= Veselin Vlahović =

Montenegrin Serb soldier

Veselin Vlahović also known as "Batko' or 'Smeće' " (in English: Garbage, Trash) or the "Monster of Grbavica" (born in 1969) is a Montenegrin Serb former paramilitary who was convicted of committing murder, rape, illegal detention and torture against Bosniaks and Croats in the Grbavica neighbourhood of Sarajevo during the Bosnian War.

==Criminal history==
In Montenegro, Vlahović was imprisoned for three years for robbery and violence but escaped in 2001.
Shortly after escaping from prison, Vlahović shot a man to death in a bar in Serbia, and was sentenced to 15 years in prison.
He later lived in Spain on a Bulgarian passport where Vlahović was wanted for three armed robberies in Alicante province.

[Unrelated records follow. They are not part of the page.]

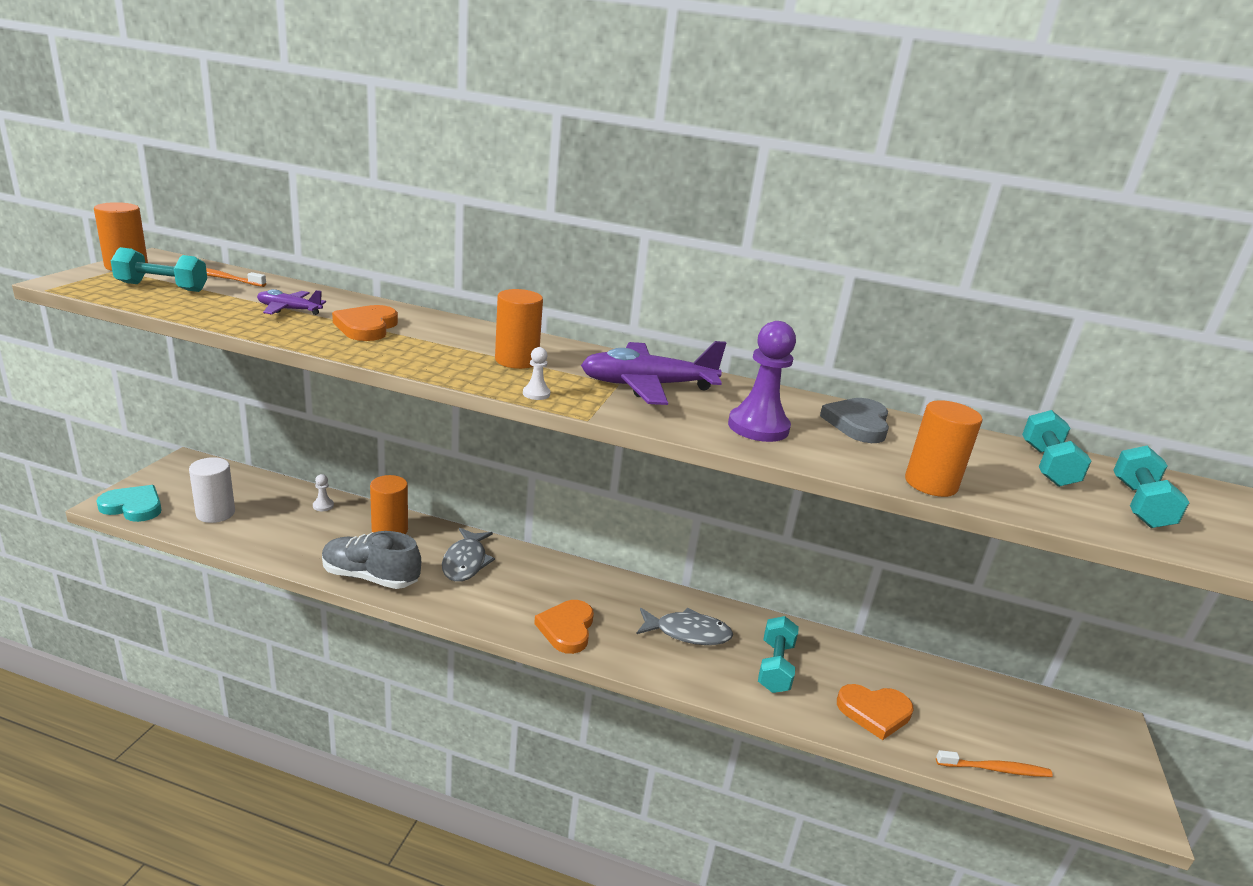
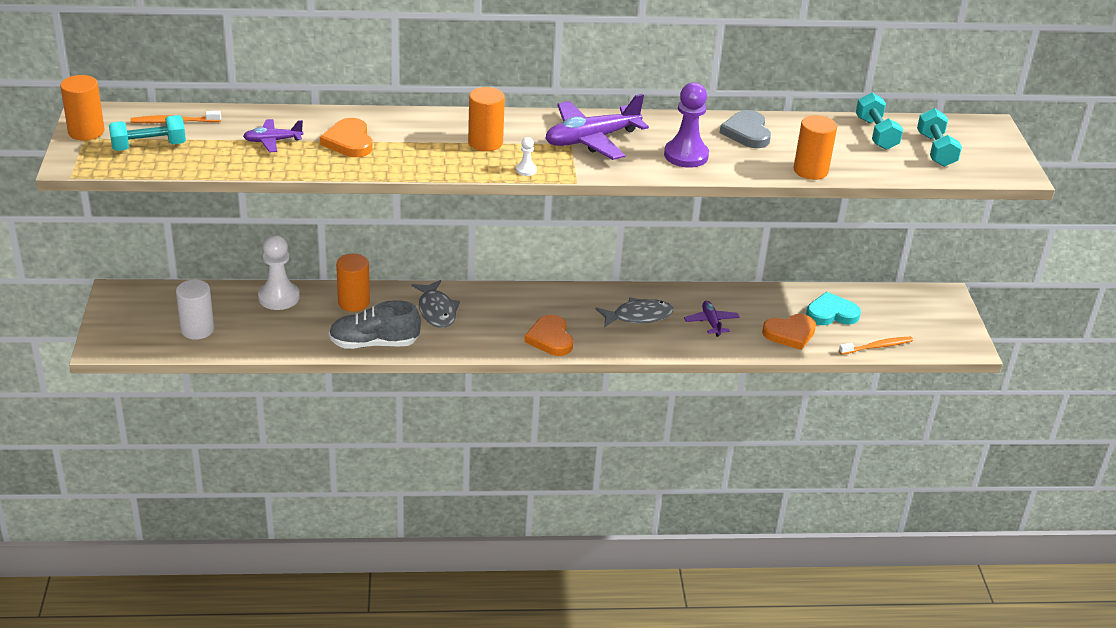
camera: 20 degrees left, 10 degrees up
(133, 507) = (122, 344): turquoise heart -> turquoise heart (831, 313)
(323, 506) = (279, 297): white pawn -> white pawn, size x2.20
(775, 667) = (711, 322): turquoise dumbbell -> purple plane

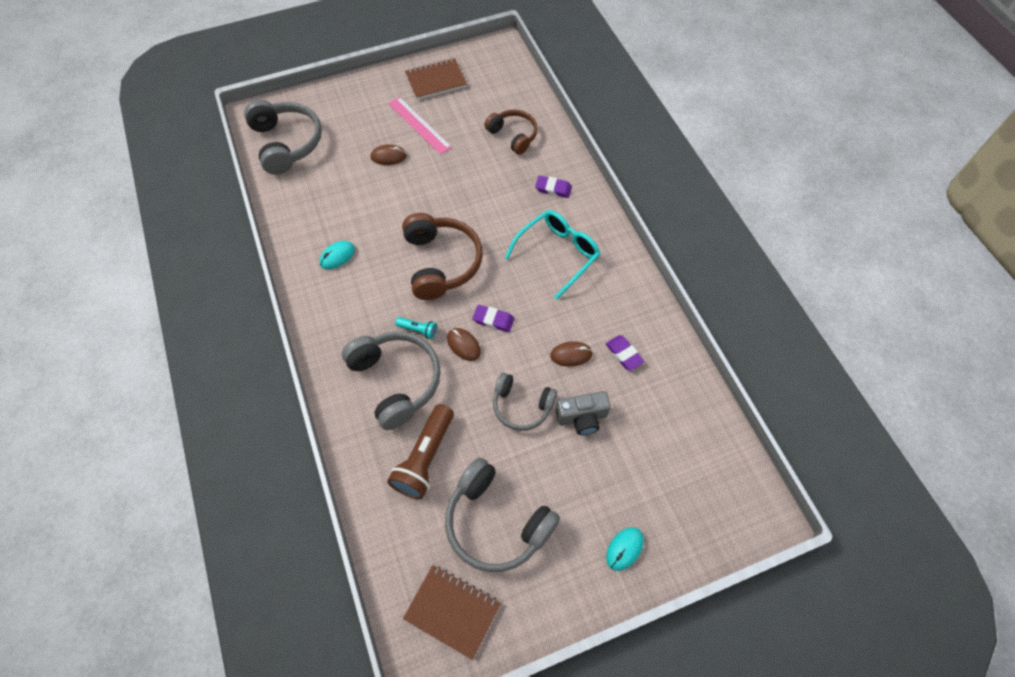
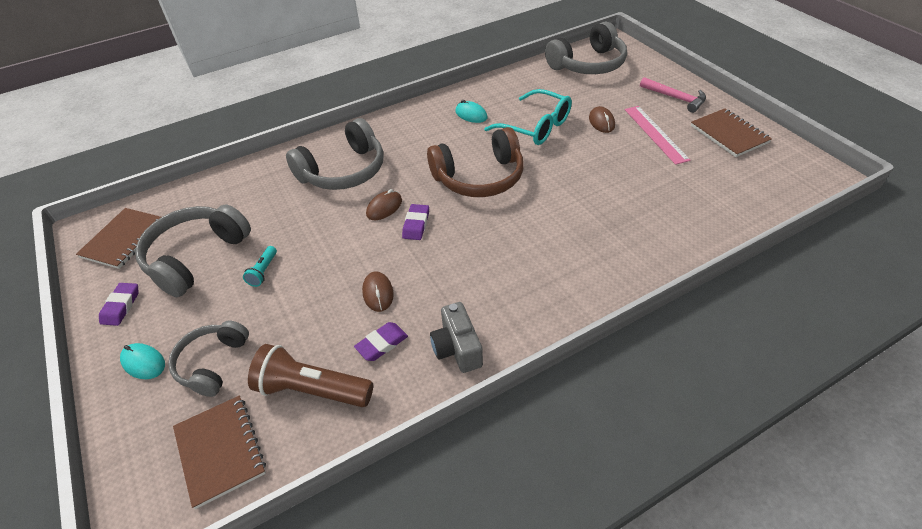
camera: 85 degrees right, 15 degrees down
(372, 97) = (676, 98): none -> pink hammer
(418, 330) = (398, 175): turquoise flashlight -> turquoise flashlight (263, 271)
(419, 125) = (655, 134): pink ruler -> pink ruler turned 60 degrees counterclockwise
(425, 458) = (266, 201): brown flashlight -> brown flashlight (312, 390)
(513, 136) = (681, 205): brown headphones -> none
(522, 406) = (315, 259): grey headphones -> grey headphones (212, 363)
(553, 189) = (613, 251): purple eraser -> purple eraser (121, 306)
(558, 254) = (515, 266): turquoise glasses -> turquoise glasses (536, 127)
(582, 417) = (299, 311): grey camera -> grey camera (457, 348)
(711, 468) = (220, 451): none -> brown notebook

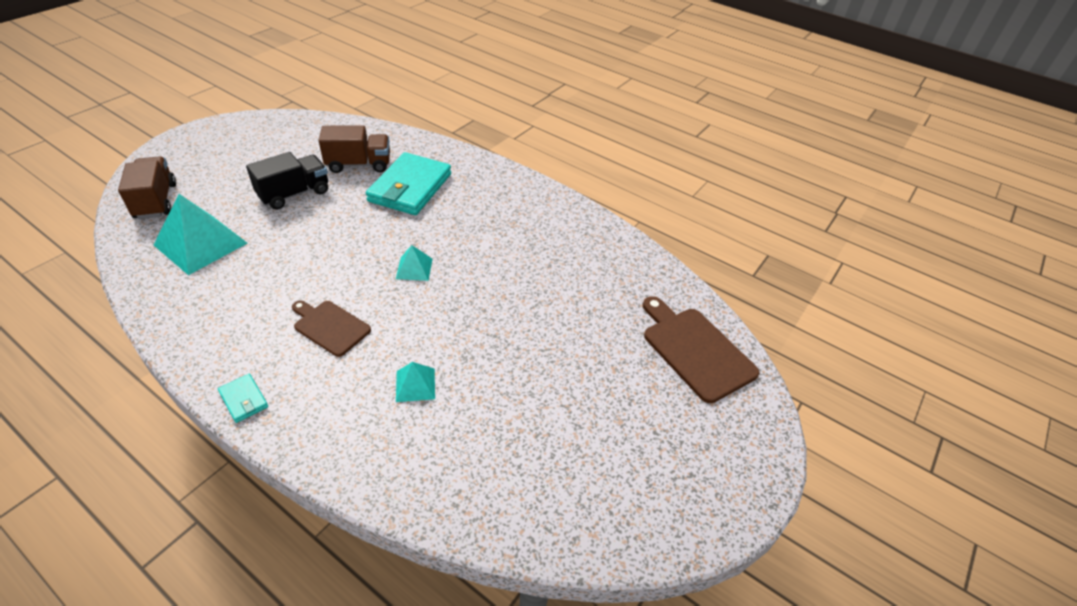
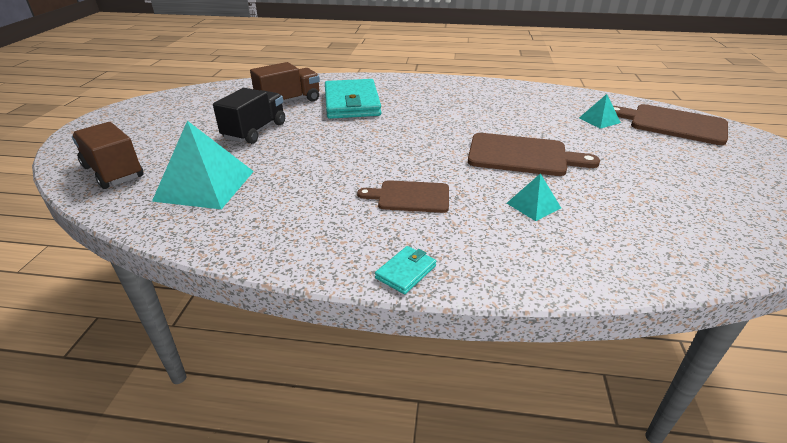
camera: 25 degrees left, 10 degrees down
(244, 400) = (406, 272): turquoise wallet -> turquoise wallet turned 75 degrees counterclockwise
(414, 268) = (425, 143): turquoise pyramid -> turquoise pyramid (599, 120)
(481, 323) = (522, 155): none -> brown cutting board

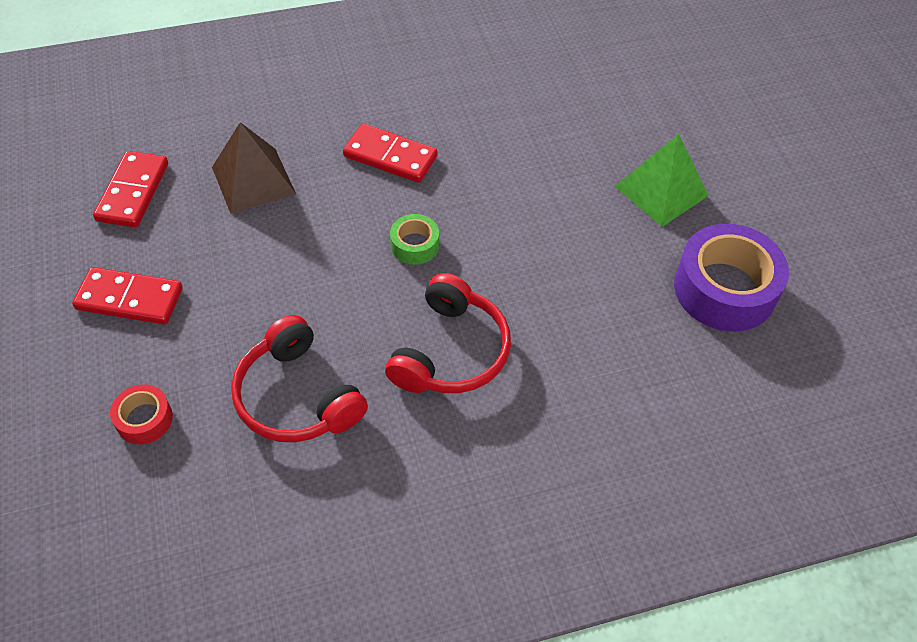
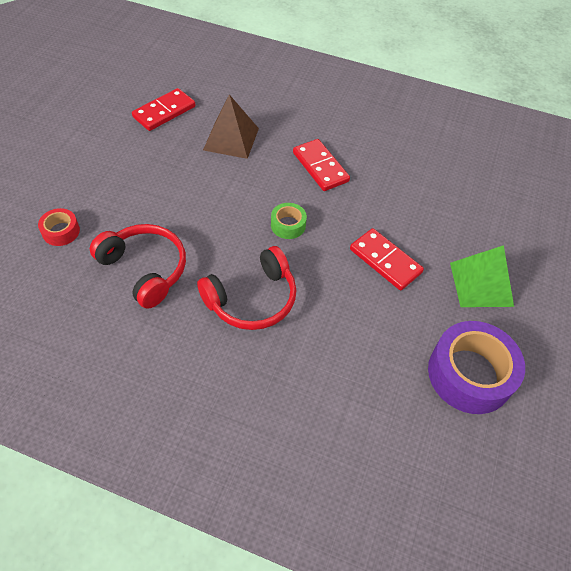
camera: 35 degrees right, 0 degrees up
(130, 298) = (112, 165): red domino -> red domino (385, 261)
(297, 396) = (145, 269): red headphones -> red headphones turned 135 degrees clockwise

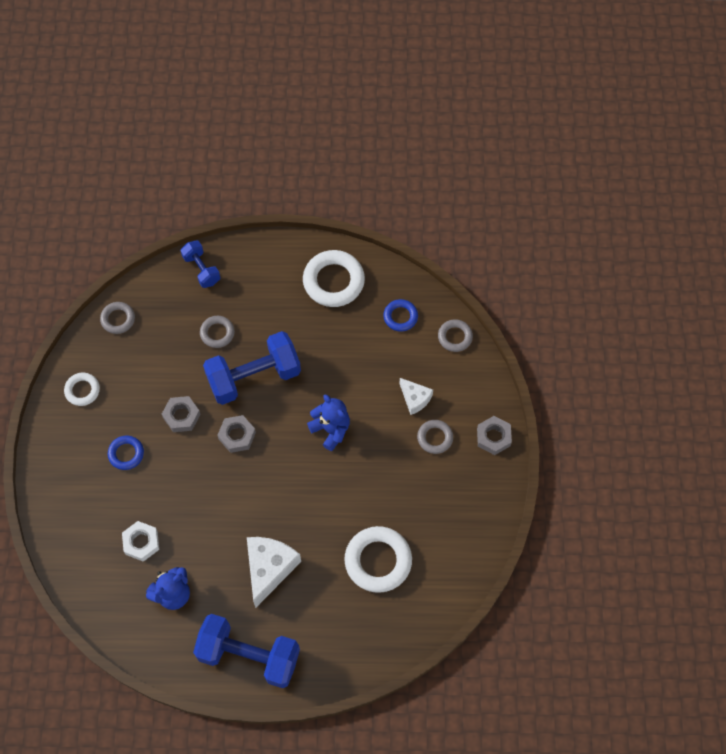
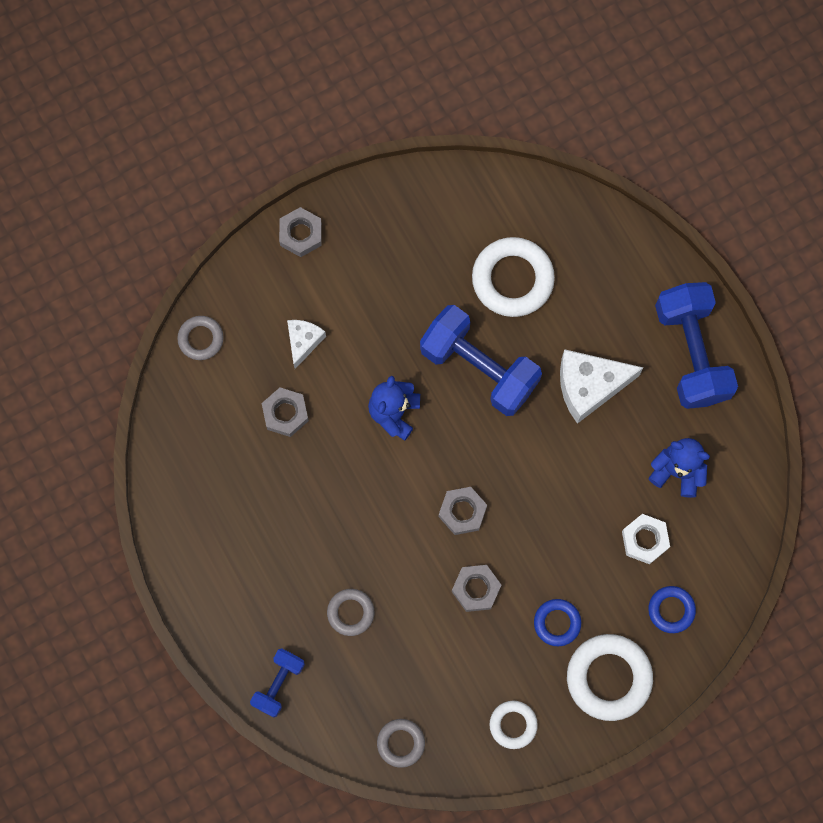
camera: 120 degrees left, 10 degrees up
(254, 376) = (380, 536): blue dumbbell -> blue dumbbell (479, 368)
(333, 281) = (206, 516): white ring -> white ring (608, 678)
(372, 362) = (285, 413): none -> grey nut
(400, 317) = (209, 413): blue ring -> blue ring (671, 610)
(435, 438) = (338, 295): grey ring -> none

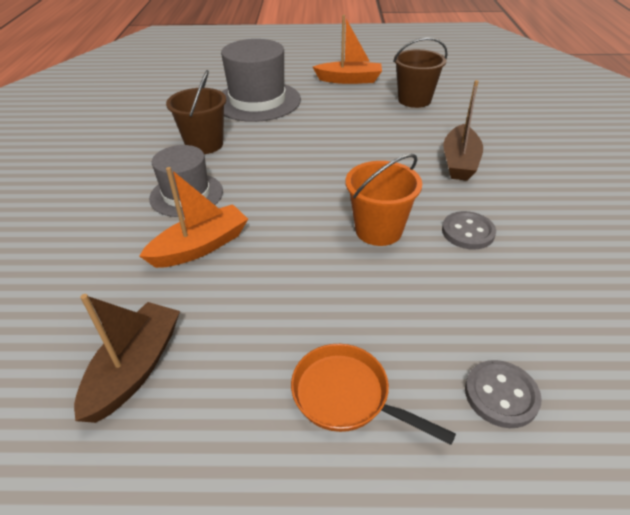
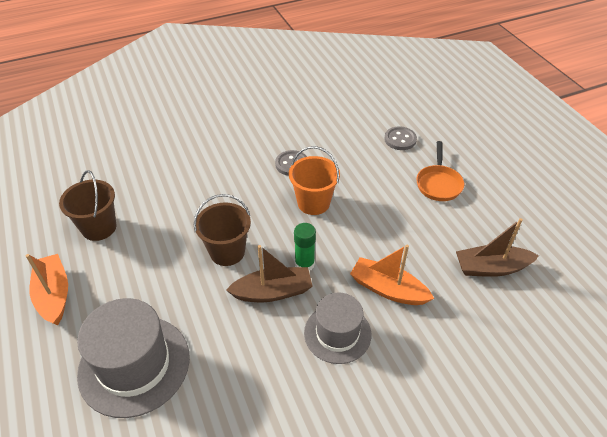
camera: 115 degrees left, 5 degrees up
(204, 144) = (251, 366): brown bucket -> brown bucket (227, 252)
(286, 197) = (304, 264): none -> green glue stick
(459, 162) = (208, 180): brown boat -> brown boat (273, 292)

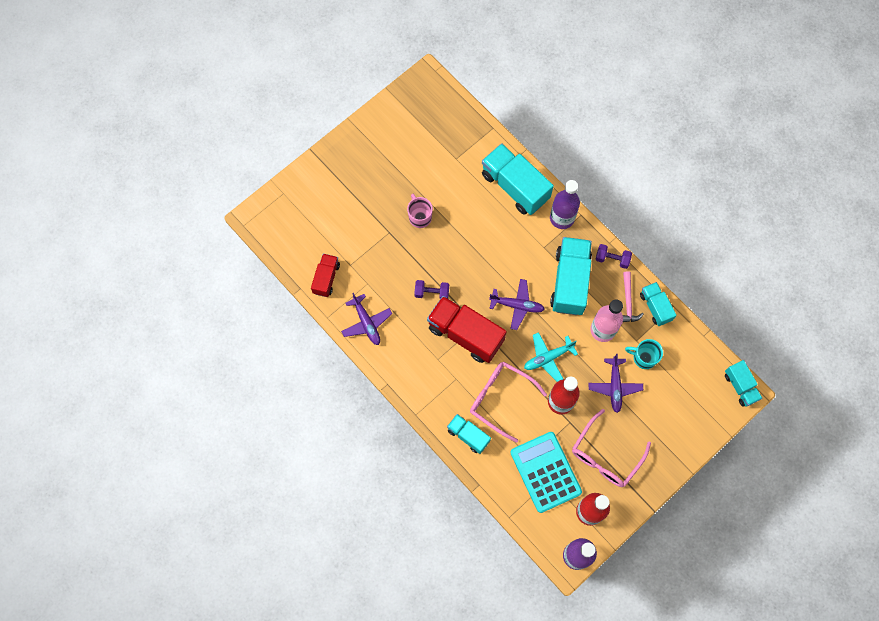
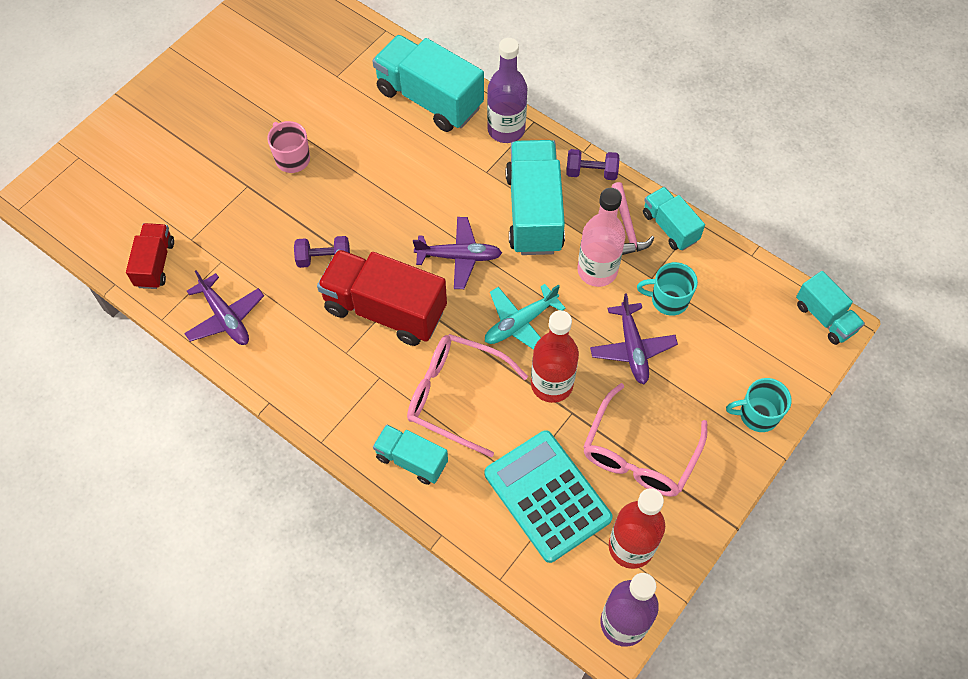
camera: 10 degrees left, 10 degrees down
(683, 443) = (757, 415): none -> turquoise mug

On 2 March 2010, he was captured and later extradited to Bosnia and Herzegovina.

== Trial ==
Vlahović pleaded not guilty to the 56 charges against him, which included "murder, enslavement, rape, illegal detention, physical and psychological abuse". According to the prosecutor Vlahović "is indicted for the murders of 27 people, the rapes of 12, the disappearances of five persons and causing injuries to 41 victims" and that "the prosecution will call 105 witnesses". On 29 March 2013, he was sentenced to 45 years in prison by the Bosnian justice system for war crimes committed during 1992-95 Bosnian conflict; he was found guilty of more than sixty crimes of crimes against humanity, including rape, murder and torturing Croat and Bosniak civilians, one of the better known being Goran Čengić, a Yugoslav handball player.